What To Consider When Choosing a Provider

  • Configuration: For applications that mix modalities (for example, a voice interface that also accepts image uploads), a single model endpoint simplifies both architecture and cost accounting compared to separate specialist models.
  • Zero Data Retention: AI Gateway supports Zero Data Retention for this model via direct gateway requests (BYOK is not included). To configure this, check the documentation.
  • Authentication: AI Gateway authenticates requests using an API key or OIDC token. You do not need to manage provider credentials directly.

When to Use GPT-4o

Best For

  • Real-time voice applications: Native audio processing eliminates pipeline latency between speech recognition, reasoning, and synthesis
  • Mixed-modality workflows: Processing both images and text together for visual question answering or document analysis with figures
  • Cost-efficient GPT-4 quality: Applications that need GPT-4-class text quality with lower API cost than GPT-4 Turbo
  • Multilingual applications: Products that benefit from GPT-4o's improved non-English text performance
  • Evolving multimodal products: Apps that may expand from text-only to multimodal inputs over time with a single model supporting that evolution

Consider Alternatives When

  • Maximum coding capability: GPT-4.1 benchmarks are meaningfully better for some coding use cases
  • Cost-driven workloads: GPT-4.1 mini provides sufficient quality at lower cost
  • Deep multi-step reasoning: The o-series reasoning models' chain-of-thought approach is superior for complex analytical problems

Conclusion

GPT-4o introduced native omni-modal processing as a practical API capability, eliminating the latency penalties of chained pipeline architectures and matching GPT-4 Turbo quality at lower cost. For applications that need a single model to handle text, audio, and vision inputs reliably, it remains a strong foundation through AI Gateway.

Frequently Asked Questions

  • What does "omni" mean in GPT-4o's name?

    It reflects the model's end-to-end native training across text, audio, image, and video modalities, rather than being a combination of separate specialist models connected by a pipeline.

  • How much faster is GPT-4o's audio response compared to earlier voice pipelines?

    GPT-4o averages 320 milliseconds for audio responses; the prior GPT-4 Turbo-based voice approach averaged 5.4 seconds, making GPT-4o approximately 16x faster for voice.

  • How does GPT-4o's API pricing compare to GPT-4 Turbo?

    GPT-4o launched at lower API cost than GPT-4 Turbo while matching its performance on English text and code, and improving on non-English languages.

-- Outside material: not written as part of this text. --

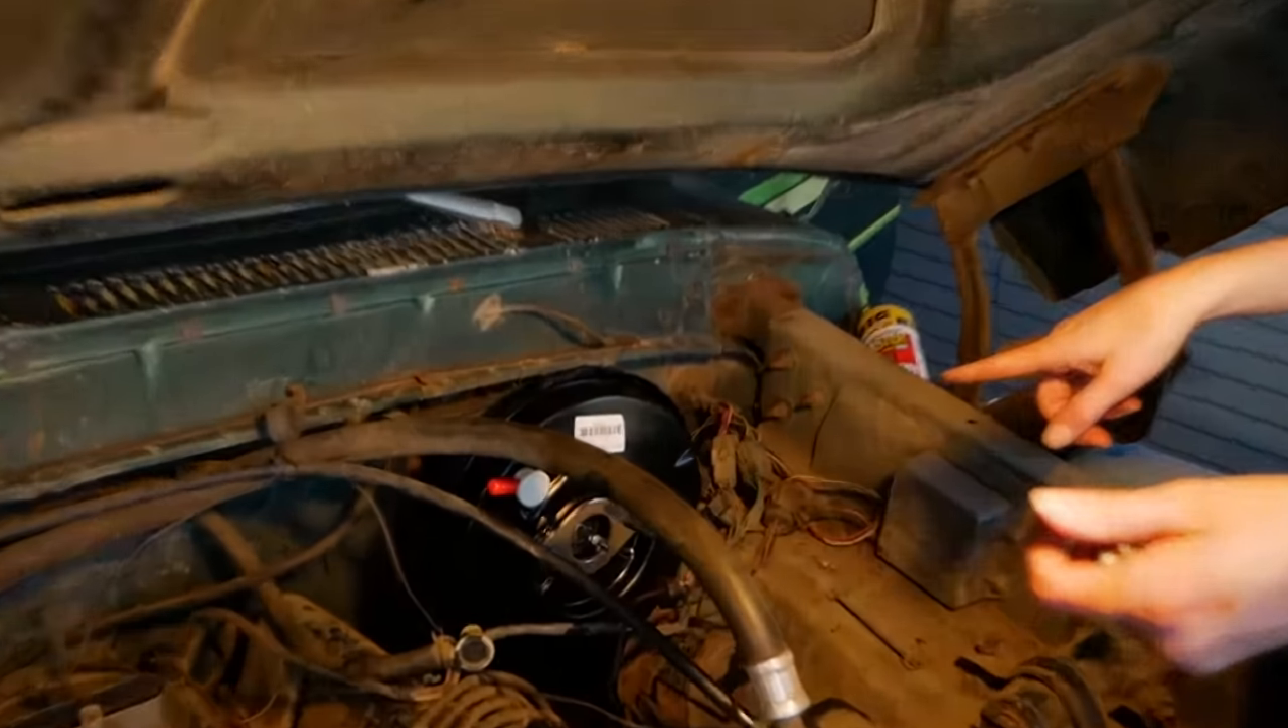Our new brake booster is in place.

  • What input and output modalities does GPT-4o support?

    Inputs: text, audio, image, video. Outputs: text, audio, and image. This breadth makes it flexible for diverse multimodal application architectures.

  • Is the "gpt-4o" model alias the same as a specific dated snapshot?

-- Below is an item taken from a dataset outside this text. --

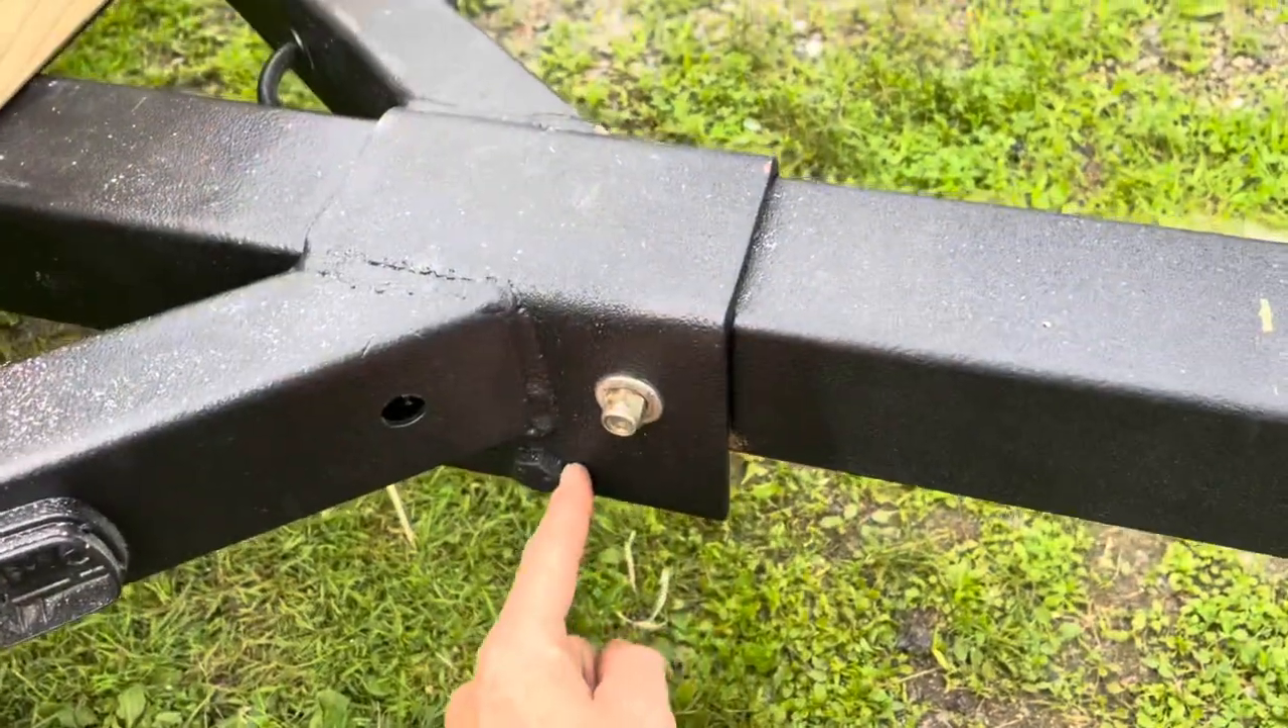And i drilled the hole here and put a bolt through.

    No. The alias gpt-4o points to the latest stable version, which may be updated over time. Dated snapshots like gpt-4o-2024-05-13 or gpt-4o-2024-11-20 pin to specific releases.

  • Does routing GPT-4o through AI Gateway add latency?

    AI Gateway is designed as a lightweight routing layer. For most applications, the observability, caching, and authentication benefits outweigh any marginal overhead.

  • What are typical latency characteristics?

    This page shows live throughput and time-to-first-token metrics measured across real AI Gateway traffic.